I know Corso's are bred for guarding and protection so why not do this with her? My uncle is a K9 Police officer and has a Belgian Malinois as is partner (yes partner, he has a badge and bulletproof vest...very cool). He recommended us a K9 trainer about 5 minutes from our house that specializes in shutzhund. He primarily works with German Shepherds and Mali's, but said he had worked with Corso's as well.

I was talking to him on the phone today and he charges $100 for an evaluation, and from there he will let us know if she is ok for the training. Only thing is, if we don't go with the training or she doesn't "pass" the evaluation we don't get a refund. He said depending on the dog it can take 4 months or even 2 years.

After he explained the training and what it's all about, what kind of dogs excell in it, I think Bailey may be awesome for the training.

So does anyone do this? Can you throw up an information on it, or some prices I should be excepting?


----------



## DaneMama (Jun 27, 2008)

I have heard that it takes a lot, never done it personally. But if its something that you want in a dog and are willing to pay for it (if he is charging $100 just for the evaluation, you can expect to pay quite a bit for the actual classes). This type of training will change the way your dog acts on every account. If you enjoy the way she (?) is now, don't expect her to be the same dog after training. The change doesn't necessarily mean a bad one tho...

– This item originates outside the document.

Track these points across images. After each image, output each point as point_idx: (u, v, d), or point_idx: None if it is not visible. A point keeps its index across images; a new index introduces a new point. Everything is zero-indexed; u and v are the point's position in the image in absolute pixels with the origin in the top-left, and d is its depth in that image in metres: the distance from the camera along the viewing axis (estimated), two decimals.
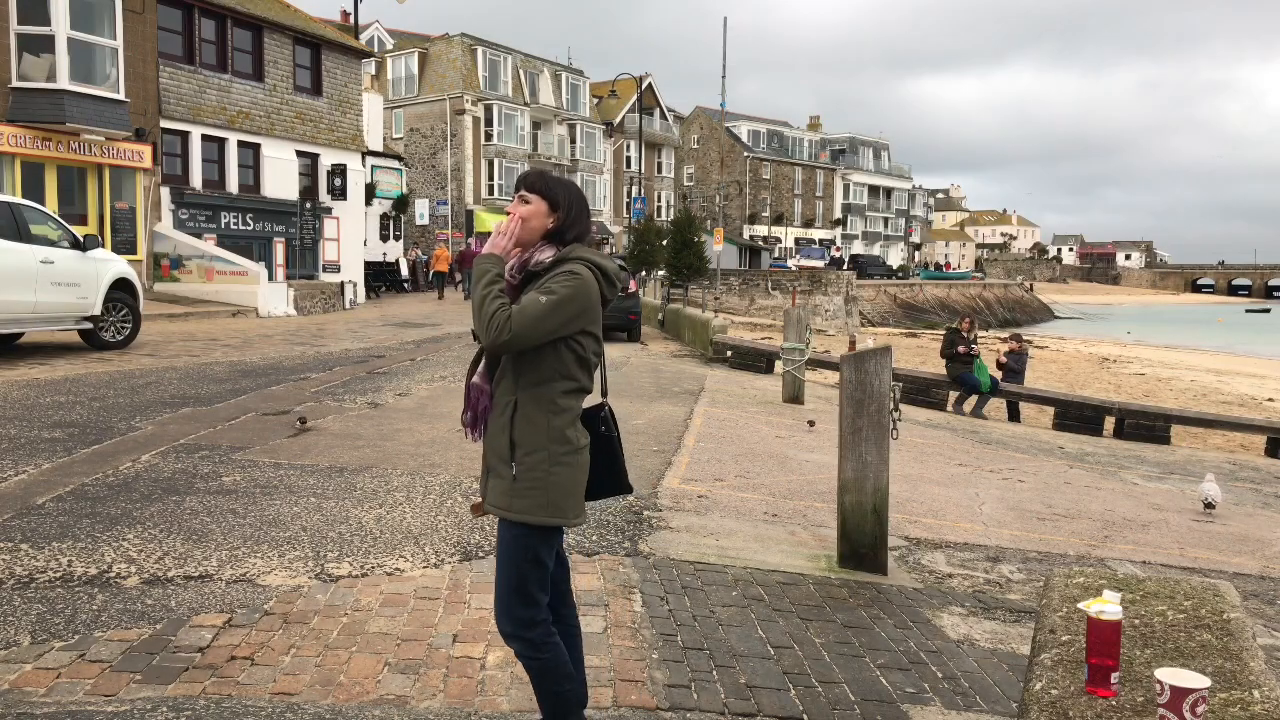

What I have seen on the internet is that it will cost at least several thousand dollars ~$2000...and upwards of like $40,000 

But I have no idea what to really look for with a good trainer with good methods and techniques.


----------



## malluver1005 (Nov 15, 2009)

Save your money. Personally, if I had a Cane Corso as a house pet (and they are cool dogs!) I wouldn't do it. They are excellent guard and protection dogs. And with a dog that size and look of intimidation, who would want to assault you? I have heard that it's quite expensive though!


----------



## Corinthian (Oct 13, 2009)

Schutzhund is a sport. You can find a club and they will tell you if your dog is a good candidate for it. Aside from the club fees, you decide how much you want to spend and how much time. They will help you train your dog and advice you, but you will be in charge of the training.


----------